» **Page extract**:
==========

- Alan
Iraq's humanitarian catastrophe: the facts and figures
As General Petraeus presents his own report on the US military "surge", here is Avaaz's digest of the harsh realities of the Iraqi humanitarian catastrophe in facts and figures:
Biggest refugee exodus in the world today.
Over 4 million Iraqis are refugees from their homes - the UN High Commissioner for Refugees estimates that over 2 million refugees have now fled the country and 2.2 million are internally displaced, totalling over one-sixth of Iraq's population. Over 60,000 are currently leaving their homes every month.
Savage ethnic cleansing.
Deliberate ethnic cleansing - often by government-linked militias - is central to the refugee exodus. Baghdad, a city of over 5 million people, has undergone the worst of the ethnic cleansing under the eyes of Iraq's Shiite-dominated government. The capital city's population is reported by US military officials to have changed from 65% Sunni to 75% Shiite over the last four years (of the millions of Sunni Baghdadis, well over half have been forced out, along with Christian and Palestinian communities). Baghdad now has almost no multi-confessional neighbourhoods left.
More deaths than Darfur?
Iraq is a complex conflict in a collapsing state which the media has found it hard to cover. It is thus extremely difficult to verify the true scale of killing. A controversial 2006 Johns Hopkins University study estimated the death count at 655,000 (though elements of its methodology have been questioned, it took a similar approach to estimates previously made for Darfur and the Congo). Most experts -- including those involved in smaller verified counts - now acknowledge that the true death total runs into hundreds of thousands: as Iraq breaks down, much of the violence cannot adequately be tracked.
The killing has accelerated between 2006 and 2007.
US officials have made much of a brief fall in "number of attacks" and narrowly-defined "ethno-sectarian violence" by comparison with December 2006 (a truly terrible month). But most independent sources suggest that this badly misrepresents the facts. Associated Press reports have documented almost twice as many Iraqi civilians on average dying daily this year - 62 per day in 2007, against 33 per day in 2006.
Other independent figures on fatalities tend to support this trend, and suggest that the US military surge concentrated on Baghdad has displaced violence outside the capital. One recent report suggests that the Iraqi Ministry of the Interior may have begun to manipulate casualty figures.
Electricity, food and water supplies are running short.

==========

» **Dataset extract**:
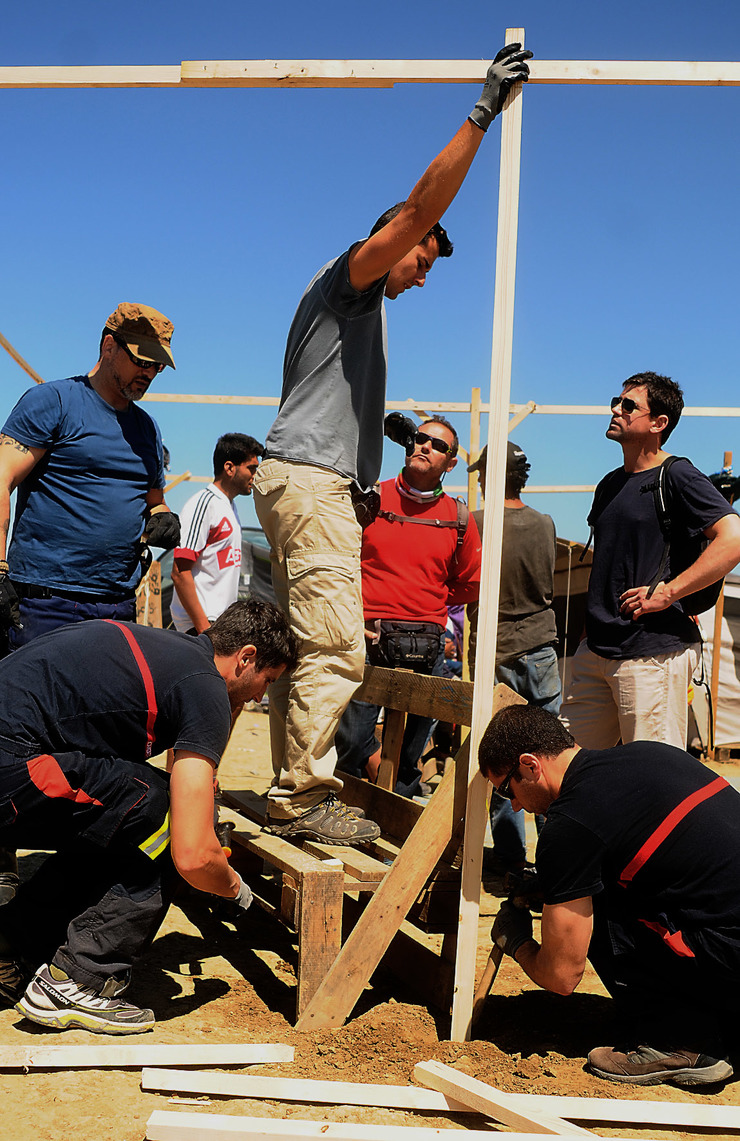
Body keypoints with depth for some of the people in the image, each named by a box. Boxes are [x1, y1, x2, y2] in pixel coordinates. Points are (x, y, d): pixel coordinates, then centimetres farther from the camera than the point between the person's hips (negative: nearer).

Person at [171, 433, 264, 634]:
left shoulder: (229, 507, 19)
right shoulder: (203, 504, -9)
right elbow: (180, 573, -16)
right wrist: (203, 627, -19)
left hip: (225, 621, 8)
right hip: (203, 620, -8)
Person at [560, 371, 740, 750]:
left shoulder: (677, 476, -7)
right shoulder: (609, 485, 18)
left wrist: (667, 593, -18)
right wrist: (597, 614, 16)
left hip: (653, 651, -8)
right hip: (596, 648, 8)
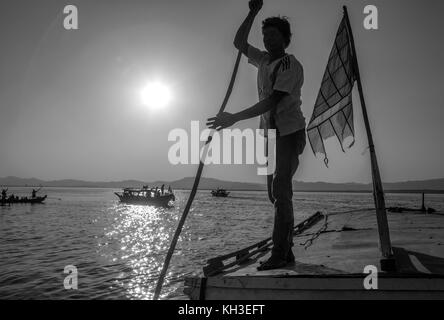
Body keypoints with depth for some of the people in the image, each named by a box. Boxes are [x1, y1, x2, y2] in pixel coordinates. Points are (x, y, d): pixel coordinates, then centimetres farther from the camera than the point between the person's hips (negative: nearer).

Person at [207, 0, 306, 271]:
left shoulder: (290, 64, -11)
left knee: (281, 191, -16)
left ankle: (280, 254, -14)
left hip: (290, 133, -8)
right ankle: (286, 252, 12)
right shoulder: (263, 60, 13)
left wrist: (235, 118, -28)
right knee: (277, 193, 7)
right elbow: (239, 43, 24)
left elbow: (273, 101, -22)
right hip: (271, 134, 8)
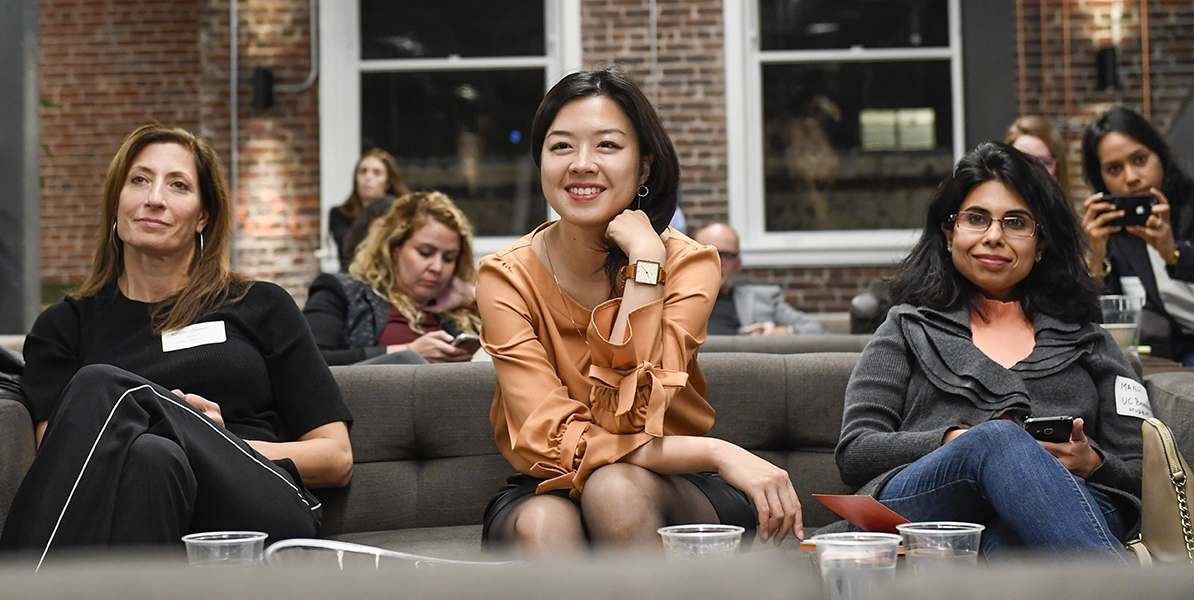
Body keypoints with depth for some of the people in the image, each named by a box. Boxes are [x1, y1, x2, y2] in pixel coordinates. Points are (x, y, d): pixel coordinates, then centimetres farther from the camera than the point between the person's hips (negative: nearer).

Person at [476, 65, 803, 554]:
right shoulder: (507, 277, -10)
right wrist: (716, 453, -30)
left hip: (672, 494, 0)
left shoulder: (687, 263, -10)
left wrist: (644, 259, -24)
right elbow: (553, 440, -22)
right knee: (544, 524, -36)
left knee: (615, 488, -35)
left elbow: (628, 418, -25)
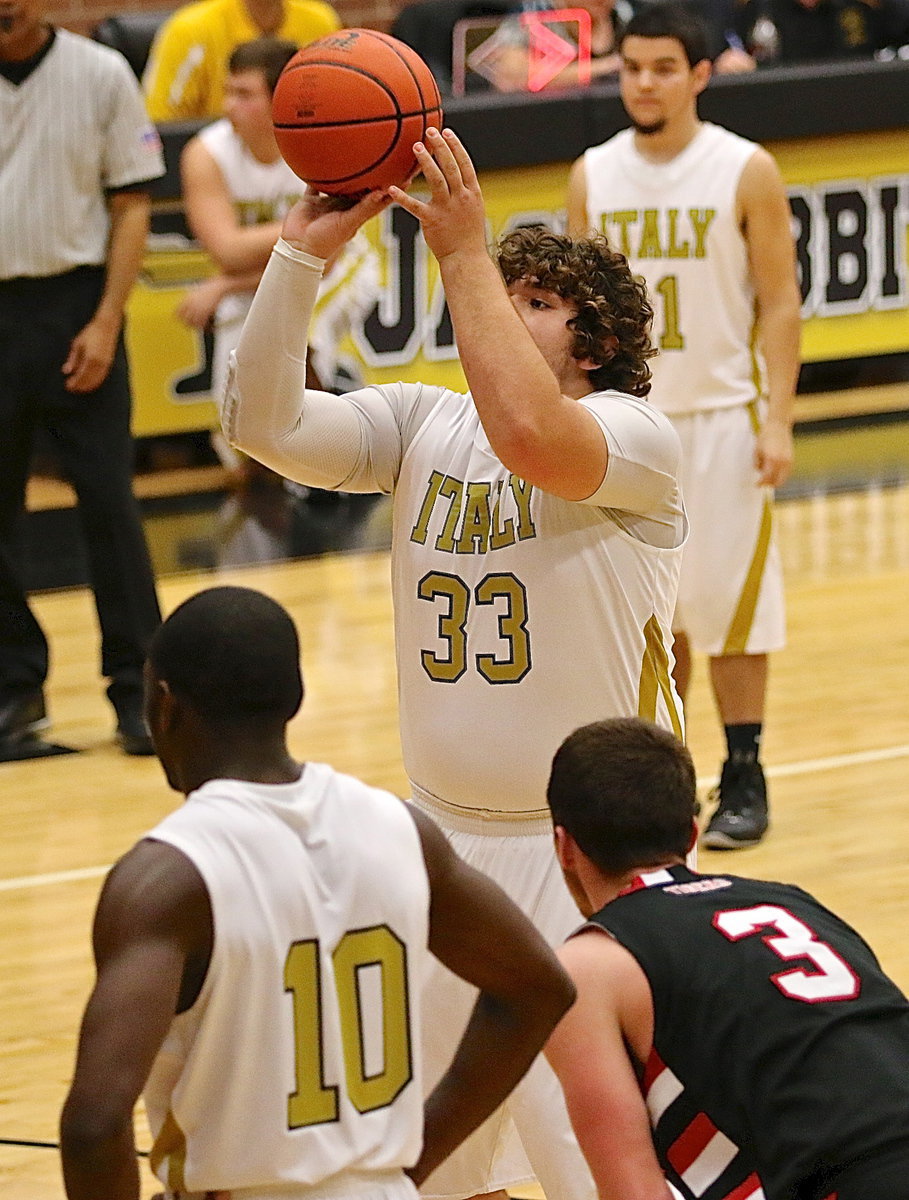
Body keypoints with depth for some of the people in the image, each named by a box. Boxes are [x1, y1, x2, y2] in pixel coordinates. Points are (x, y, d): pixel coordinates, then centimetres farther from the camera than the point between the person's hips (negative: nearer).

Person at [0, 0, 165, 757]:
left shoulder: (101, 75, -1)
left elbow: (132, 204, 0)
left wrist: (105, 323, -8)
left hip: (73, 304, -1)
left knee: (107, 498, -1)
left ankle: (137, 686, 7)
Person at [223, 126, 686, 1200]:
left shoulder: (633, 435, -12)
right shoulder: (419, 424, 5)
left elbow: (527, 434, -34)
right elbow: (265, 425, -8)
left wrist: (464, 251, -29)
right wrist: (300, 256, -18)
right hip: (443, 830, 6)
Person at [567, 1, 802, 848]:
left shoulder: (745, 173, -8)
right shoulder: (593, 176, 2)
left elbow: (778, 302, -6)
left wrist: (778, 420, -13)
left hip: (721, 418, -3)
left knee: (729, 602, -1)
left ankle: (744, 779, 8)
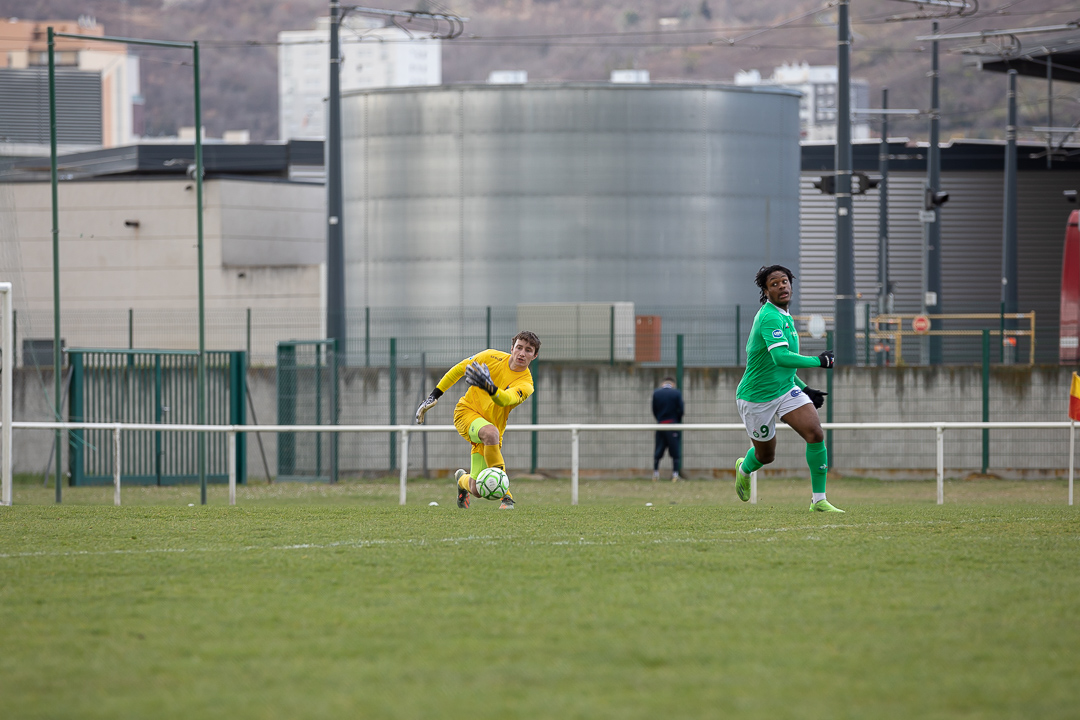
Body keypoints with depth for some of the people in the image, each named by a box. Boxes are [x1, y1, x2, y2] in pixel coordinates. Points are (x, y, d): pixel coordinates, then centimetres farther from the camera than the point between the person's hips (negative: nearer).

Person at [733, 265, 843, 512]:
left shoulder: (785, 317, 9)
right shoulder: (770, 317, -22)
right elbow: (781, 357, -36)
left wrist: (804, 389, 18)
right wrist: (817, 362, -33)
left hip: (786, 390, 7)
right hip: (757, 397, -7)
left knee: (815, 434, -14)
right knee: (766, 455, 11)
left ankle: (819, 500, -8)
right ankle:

==========

» **Parts of the exercise**:
**a)** According to the page on Iraq's humanitarian catastrophe, why is it extremely difficult to verify the true scale of killing in Iraq? Answer in one to three sentences.
**b)** How many refugees does the UN High Commissioner for Refugees estimate have fled Iraq, according to the page on Iraq's humanitarian catastrophe?
**c)** List every section heading in the page on Iraq's humanitarian catastrophe that comes after the introductory paragraph.
Rely only on the page about Iraq's humanitarian catastrophe.

» **Results of the tasks**:
**a)** Iraq is a complex conflict in a collapsing state, and the media has found it hard to cover. As the country breaks down, much of the violence cannot be adequately tracked.

**b)** Over 2 million.

**c)**
- Biggest refugee exodus in the world today.
- Savage ethnic cleansing.
- More deaths than Darfur?
- The killing has accelerated between 2006 and 2007.
- Electricity, food and water supplies are running short.